# The task
Starting at the first line of the entries, extract each line up to and including the one that contains "Le dépôt https://github.com/openshift-instruqt/blog-django-py", but leave out the pictures.

[Data for analysis Boundary: Start]

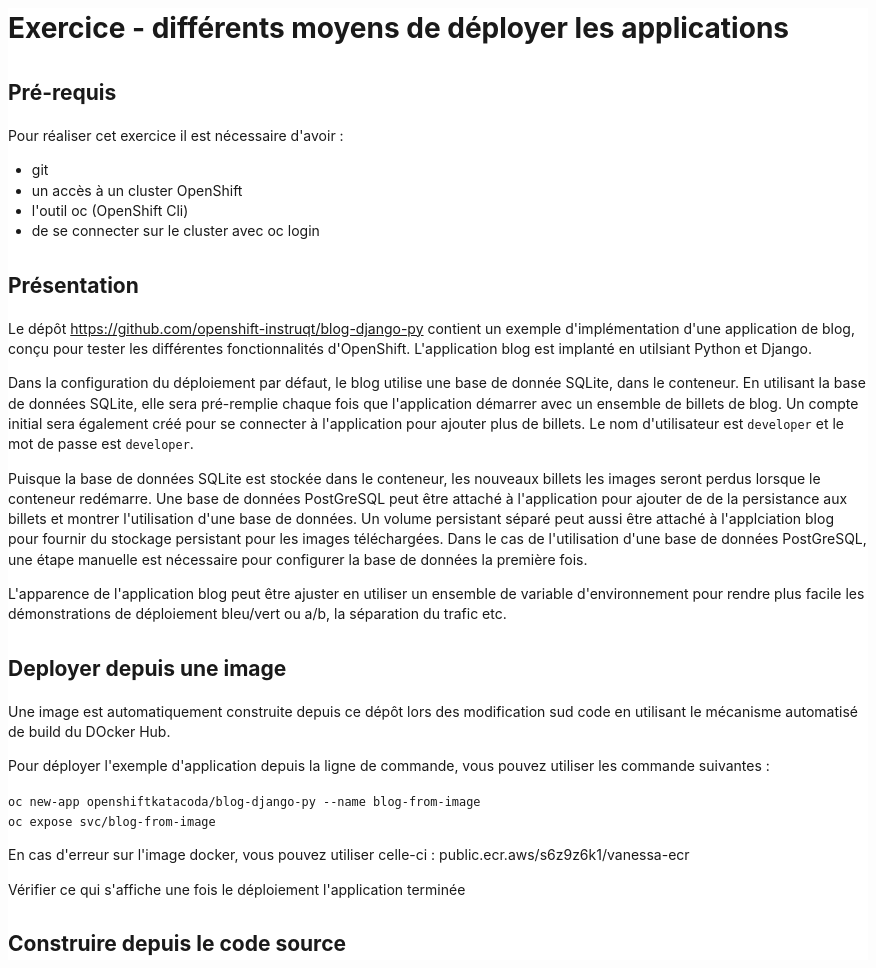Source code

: # Exercice - différents moyens de déployer les applications

## Pré-requis
Pour réaliser cet exercice il est nécessaire d'avoir : 
* git
* un accès à un cluster OpenShift
* l'outil oc (OpenShift Cli)
* de se connecter sur le cluster avec oc login

## Présentation 

Le dépôt https://github.com/openshift-instruqt/blog-django-py contient un exemple d'implémentation d'une application de blog, conçu pour tester les différentes fonctionnalités d'OpenShift. L'application blog est implanté en utilsiant Python et Django.

Dans la configuration du déploiement par défaut, le blog utilise une base de donnée SQLite, dans le conteneur. En utilisant la base de données SQLite, elle sera pré-remplie chaque fois que l'application démarrer avec un ensemble de billets de blog. Un compte initial sera également créé pour se connecter à l'application pour ajouter plus de billets. Le nom d'utilisateur est ``developer`` et le mot de passe est ``developer``.

Puisque la base de données SQLite est stockée dans le conteneur, les nouveaux billets les images seront perdus lorsque le conteneur redémarre. Une base de données PostGreSQL peut être attaché à l'application pour ajouter de de la persistance aux billets et montrer l'utilisation d'une base de données. Un volume persistant séparé peut aussi être attaché à l'applciation blog pour fournir du stockage persistant pour les images téléchargées. Dans le cas de l'utilisation d'une base de données PostGreSQL, une étape manuelle est nécessaire pour configurer la base de données la première fois.

L'apparence de l'application blog peut être ajuster en utiliser un ensemble de variable d'environnement pour rendre plus facile les démonstrations de déploiement bleu/vert ou a/b, la séparation du trafic etc.

## Deployer depuis une image

Une image est automatiquement construite depuis ce dépôt lors des modification sud code en utilisant le mécanisme automatisé de build du DOcker Hub.

Pour déployer l'exemple d'application depuis la ligne de commande, vous pouvez utiliser les commande suivantes :

```
oc new-app openshiftkatacoda/blog-django-py --name blog-from-image
oc expose svc/blog-from-image
```

En cas d'erreur sur l'image docker, vous pouvez utiliser celle-ci : public.ecr.aws/s6z9z6k1/vanessa-ecr 

Vérifier ce qui s'affiche une fois le déploiement l'application terminée

## Construire depuis le code source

[Data for analysis Boundary: End]

# Answer space
Source code

: # Exercice - différents moyens de déployer les applications

## Pré-requis
Pour réaliser cet exercice il est nécessaire d'avoir : 
* git
* un accès à un cluster OpenShift
* l'outil oc (OpenShift Cli)
* de se connecter sur le cluster avec oc login

## Présentation 

Le dépôt https://github.com/openshift-instruqt/blog-django-py contient un exemple d'implémentation d'une application de blog, conçu pour tester les différentes fonctionnalités d'OpenShift. L'application blog est implanté en utilsiant Python et Django.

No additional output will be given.